Meyer has done the right things so far in 2013. His selection for the opening game against Italy surprised me as I didn’t think he would go for Willie le Roux as his fullback, and he most emphatically wasn’t going to go for him a few weeks ago. The Cheetahs player wasn’t even in his squad when the first training camp took place in Cape Town.
Le Roux doesn’t owe his place so much to the shortage of fullbacks in this country at the moment as he does to Meyer’s desire to build the impact potential of his bench. If the Boks were playing the All Blacks this week and not Italy, he would have chosen Patrick Lambie in the last line of defence, you can be pretty sure about that.
But this is Le Roux’s opportunity to prove that he can provide the X-factor that would be so valuable in a bench player building towards the World Cup, and it is also a chance for him to start building international experience. It’s also a chance for Meyer to prove to the public that he is not straight-jacketed by his structural expectations and is prepared to think outside the box.
He says he has given Le Roux licence to play his natural game, and if he and the team follow up on the positivity bred by the team announcement by backing up on the field, the Boks could be off to the rousing start their season needs in a second year where injuries and departures for Japan have introduced to the potential for a slight stutter to the anticipated progress of Meyer’s game.

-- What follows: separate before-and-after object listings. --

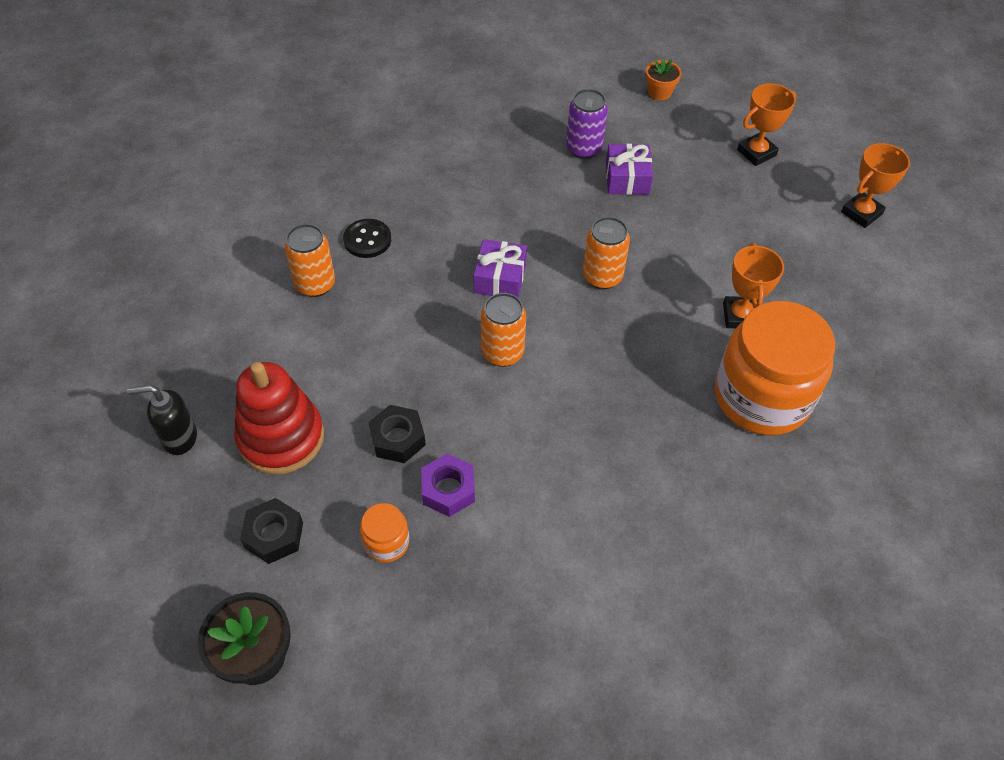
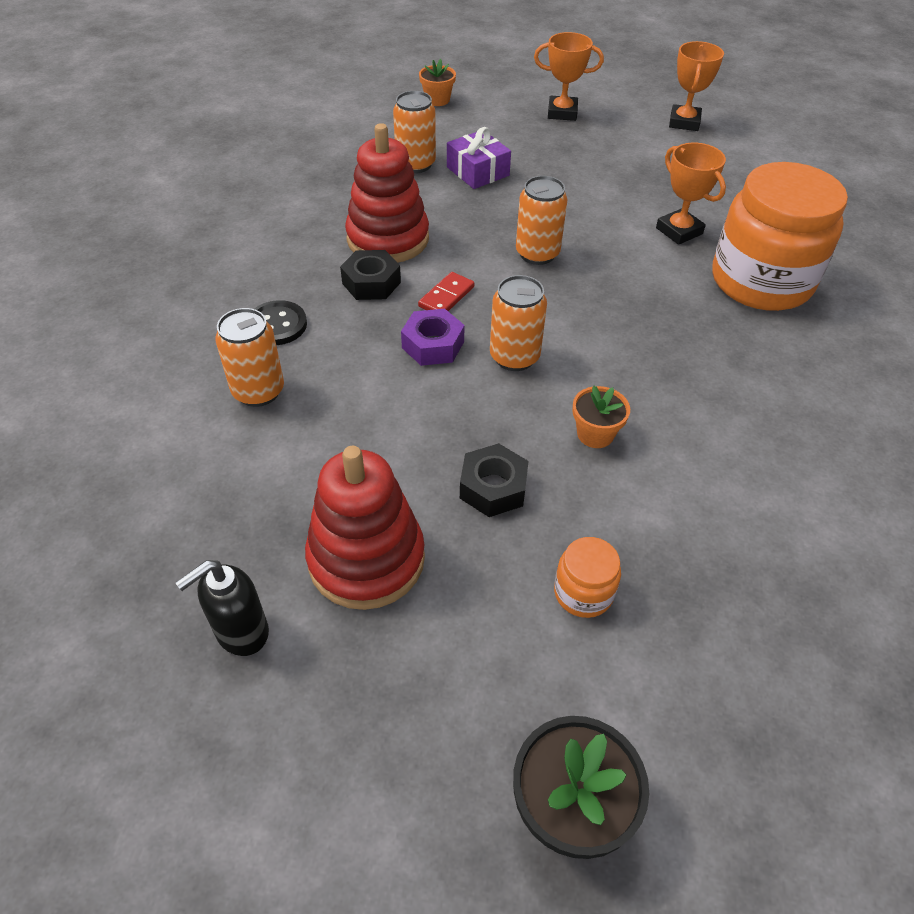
camera: 35 degrees left, 5 degrees down
black nut [240,498,303,564] -> black nut moved to [340,250,401,300]
purple nut [421,454,475,517] -> purple nut moved to [401,309,465,366]
purple gift [474,239,527,298] -> red domino [418,272,475,311]
purple can [566,89,608,159] -> orange can [393,91,436,173]
orange trophy [737,83,797,166] -> orange trophy turned 75 degrees clockwise [534,32,604,121]
none -> red stacking toy [345,123,429,263]
none -> orange flower pot [572,386,630,448]

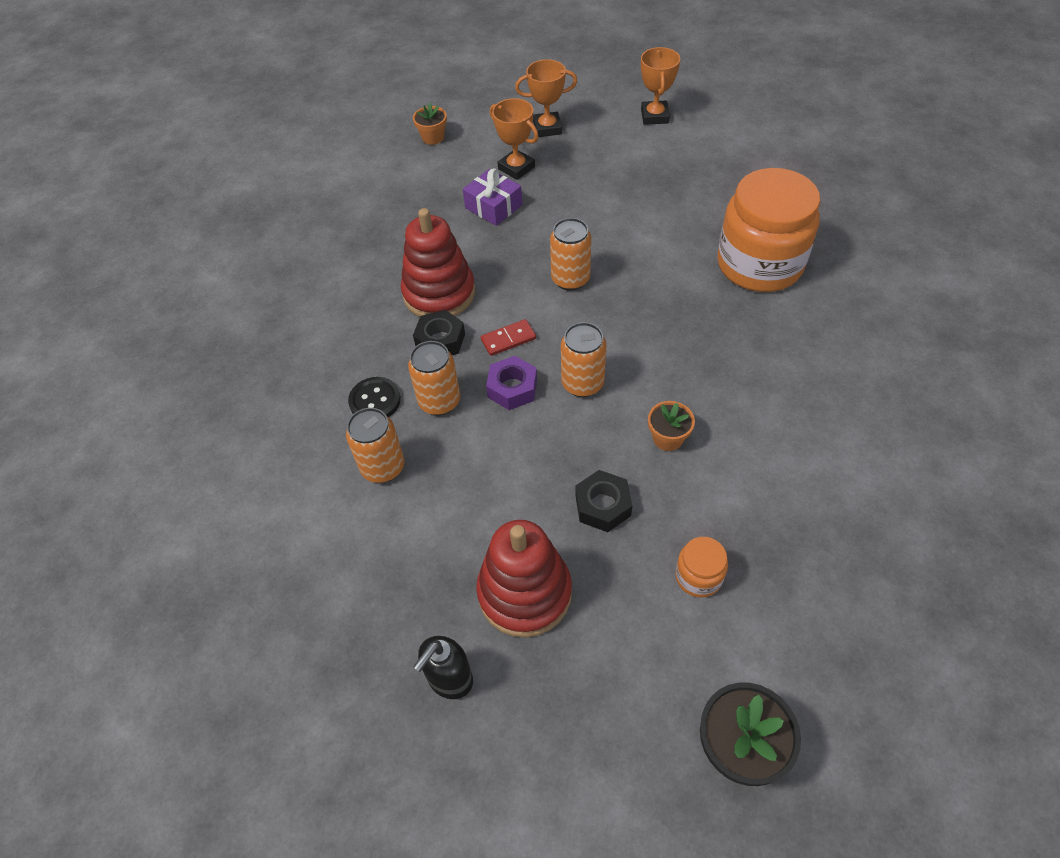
camera: 10 degrees left, 5 degrees up
orange can [393,91,436,173] -> orange can moved to [408,341,460,416]
red domino [418,272,475,311] -> red domino turned 45 degrees clockwise [481,319,536,356]
orange trophy [656,143,726,245] -> orange trophy moved to [490,98,539,180]

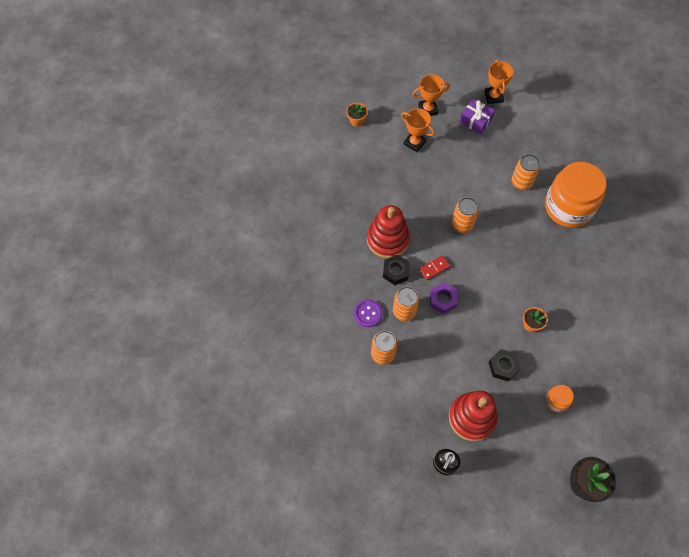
camera: 10 degrees left, 10 degrees up
black button [348,377,401,417] -> purple button [354,299,383,327]
purple gift [463,169,522,226] -> purple gift moved to [459,99,495,134]
orange can [561,322,606,397] -> orange can moved to [512,154,540,190]

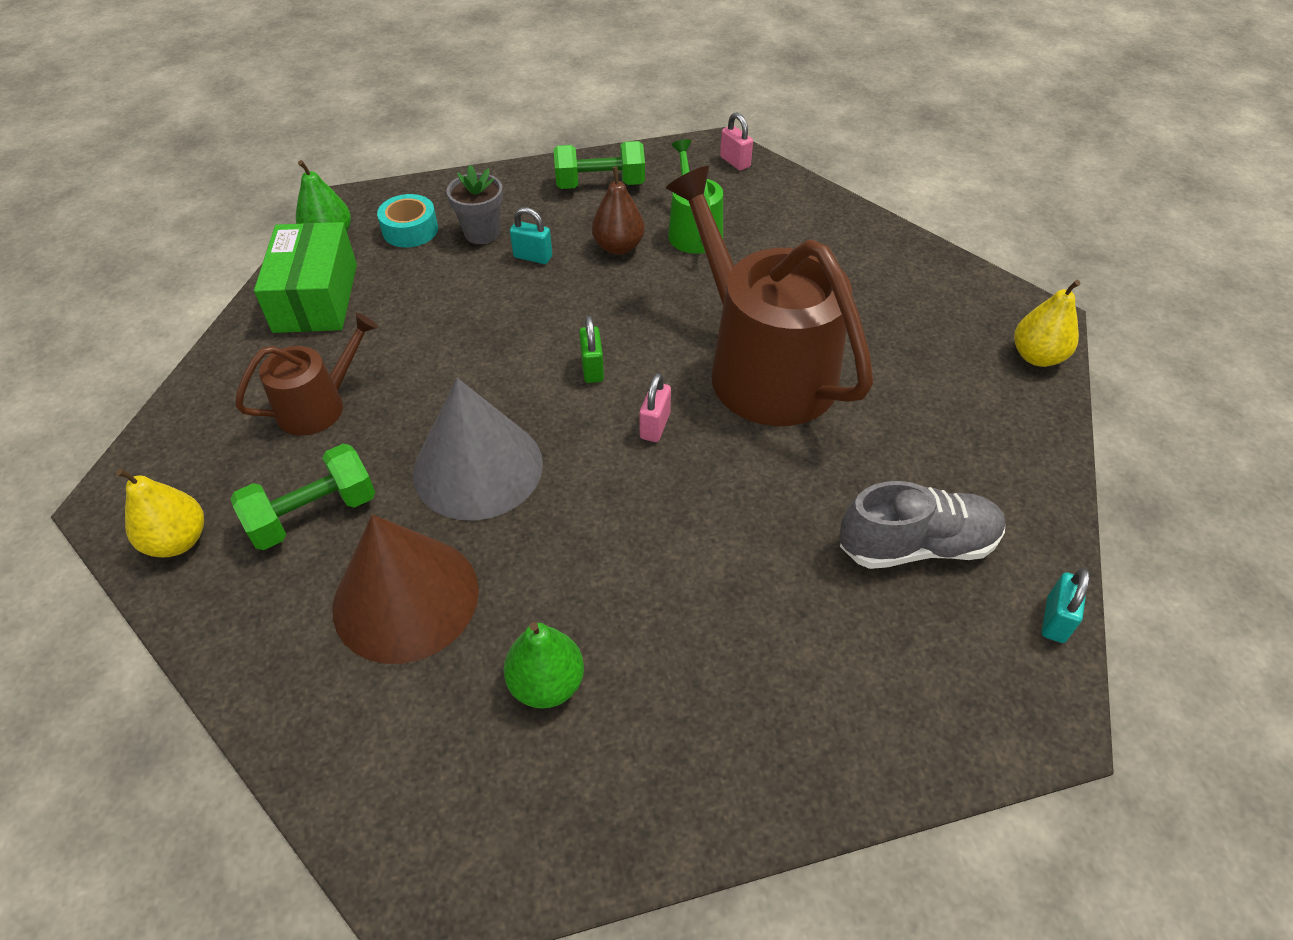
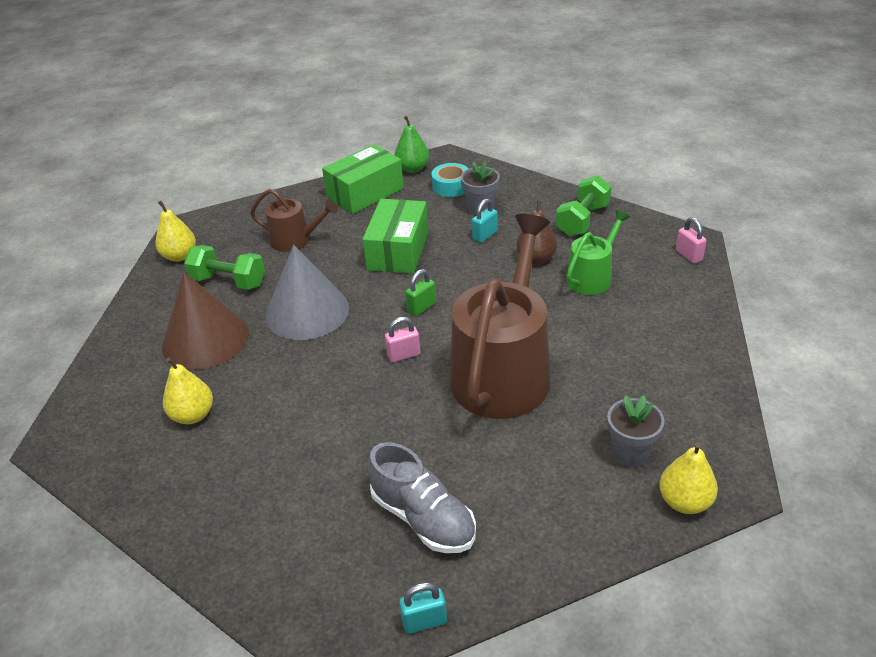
camera: 55 degrees right, 10 degrees down
green pear [504,622,584,709] -> yellow pear [163,357,213,424]
turquoise padlock [510,207,552,264] -> turquoise padlock turned 60 degrees clockwise [472,199,498,243]
green dumbbell [553,141,645,189] -> green dumbbell turned 75 degrees clockwise [556,175,611,236]
pink padlock [720,112,753,171] -> pink padlock turned 45 degrees counterclockwise [676,217,707,264]
none -> green box [362,199,429,274]
none -> grey flower pot [607,395,664,467]

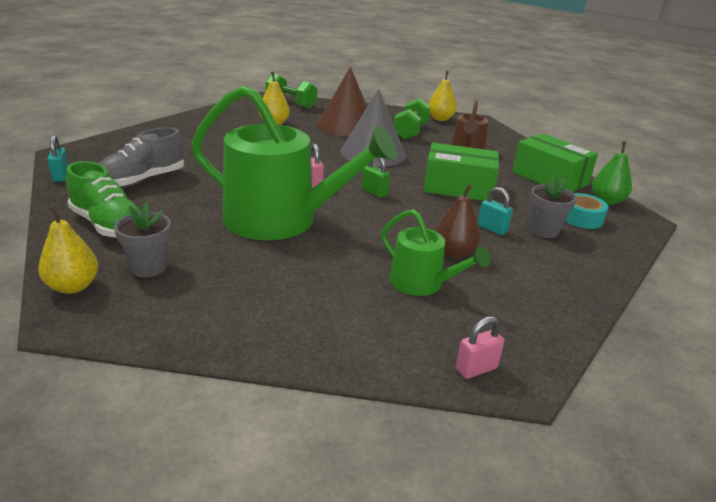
camera: 85 degrees right, 10 degrees down
brown watering can [450,214,550,419] -> green watering can [191,85,397,240]
green dumbbell [556,175,611,236] -> green dumbbell moved to [265,74,317,109]
none -> green shoe [66,161,140,238]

Italy are a good team to be starting against. They’re no push-overs, and Meyer wasn’t being charitable when he said this week that they would be tough opponents. They enjoyed a relatively successful Six Nations campaign this year, and in some areas, such as the scrumming, they pose a significant threat to the Boks.
Under their new coach they are building on the platform provided for them by Nick Mallett when he was coaching, with the Italians having developed an appreciation for structure and strong defence that wasn’t there when they went to the World Cup in 2007. If the Boks start off short of a gallop, the game could be close, and in no sense can this Italy side by compared to the one that was smashed 101-0 here when Mallett was coaching the Boks in 1999.
But the Boks should be expected to win with something to spare so that Meyer can comfortably do what he intends to do by trying out different combinations against Scotland in Nelspruit next week. That is particularly so after the Italy team selection, with Jacques Brunel opting to bench scrumming master Martin Castrogiovanni for this match and talking about playing a running game against the Boks, presumably in order to avoid having to mix it with the physical South African pack.
That could just play into the Bok hands by offering scoring opportunities off mistakes and the Boks, even though some of the players are either completely new or relatively new, should be primed to strike. By all accounts the management have put in a massive amount of planning this year, and now is the time for that planning to come together.
The earlier match between Scotland and Samoa will be interesting in telling us what the Boks face going forward in this competition. Was the Samoa team that was so disappointing against the Golden Lions a true reflection of the standard of the island nation? I think not. And what impact will the non-availability of Lions players have on Scotland?